The CSU School of Engineering is only in its second year and Professor of Engineering Euan Lindsay said it was a good fit to host a Central West round of the challenge.
He said the day was all about making a career in engineering a viable option for students.
“This competition encourages our brightest prospective brains in science, technology, engineering and mathematics (STEM) to pit their abilities against themselves, the clock and each other in a series of challenging activities that run all day,” Professor Lindsay said.
“It encourages high school students to follow their STEM passions by providing real-world problems to hone their skills. We show them that STEM underpins our modern society.”
Challenge director Terry Burns from the University of Newcastle said participants worked on a range of exercises that simulated real-world problems.
Some teams were working on a challenge that required them to deliver the most cost-efficient electricity network by balancing cost and reliability factors while others were designing an artificial hand.

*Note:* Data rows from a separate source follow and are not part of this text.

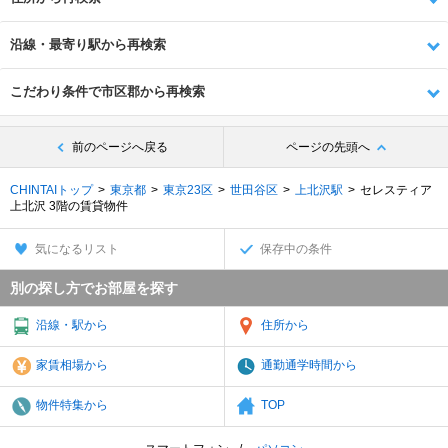
沿線・最寄り駅から再検索
こだわり条件で市区郡から再検索
前のページへ戻る
ページの先頭へ
CHINTAIトップ
東京都
東京23区
世田谷区
上北沢駅
セレスティア
上北沢 3階の賃貸物件
気になるリスト
保存中の条件
別の探し方でお部屋を探す
沿線・駅から
住所から
家賃相場から
通勤通学時間から
物件特集から
TOP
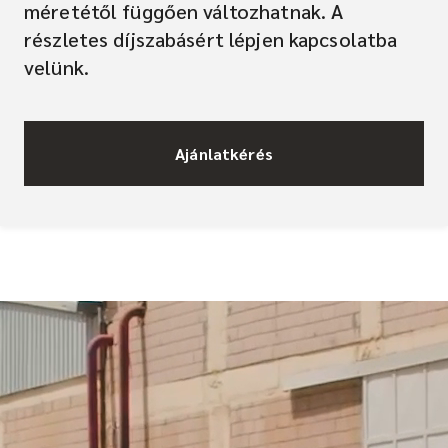
méretétől függően változhatnak. A
részletes díjszabásért lépjen kapcsolatba
velünk.
Ajánlatkérés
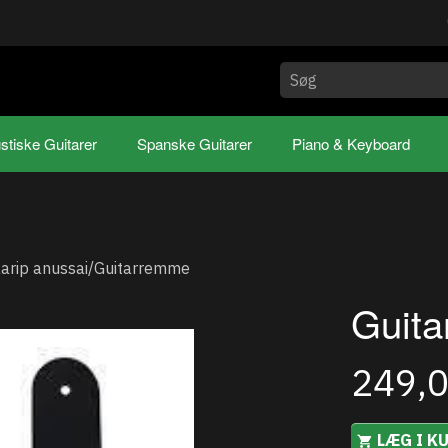
stiske Guitarer
Spanske Guitarer
Piano & Keyboard
aarip anussai/Guitarremme
Guita
249,
LÆG I K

There was a bridge-building challenge, a catapult exercise, a public transport network activity and even a mission to Mars.
Dr Burns said the exercises were designed to get teams applying high-level STEM thinking without even realising it.
“The aim is that we want kids to consider a career in STEM because it is already being predicted that three-quarters of the jobs in the future will have a STEM focus,” he said.
“And students with STEM skills are already one-and-a-half times more likely to get a job than those without STEM and, I would say, they are getting very important jobs.”
Students from Bathurst High, Kelso High, St Stanislaus’ College, The Scots School, All Saints’ College, Blayney High, Orange Christian School, Canobolas High, Oberon High, Lithgow High, Orange High and James Sheahan Catholic High took part in Thursday’s challenge.
Volunteers from Rotary clubs across the Central West were on hand to help the event run smoothly.
Dubbo will play host to its own Science and Engineering Challenge for Western Plains schools next week.
State and national finals will be held later in the year.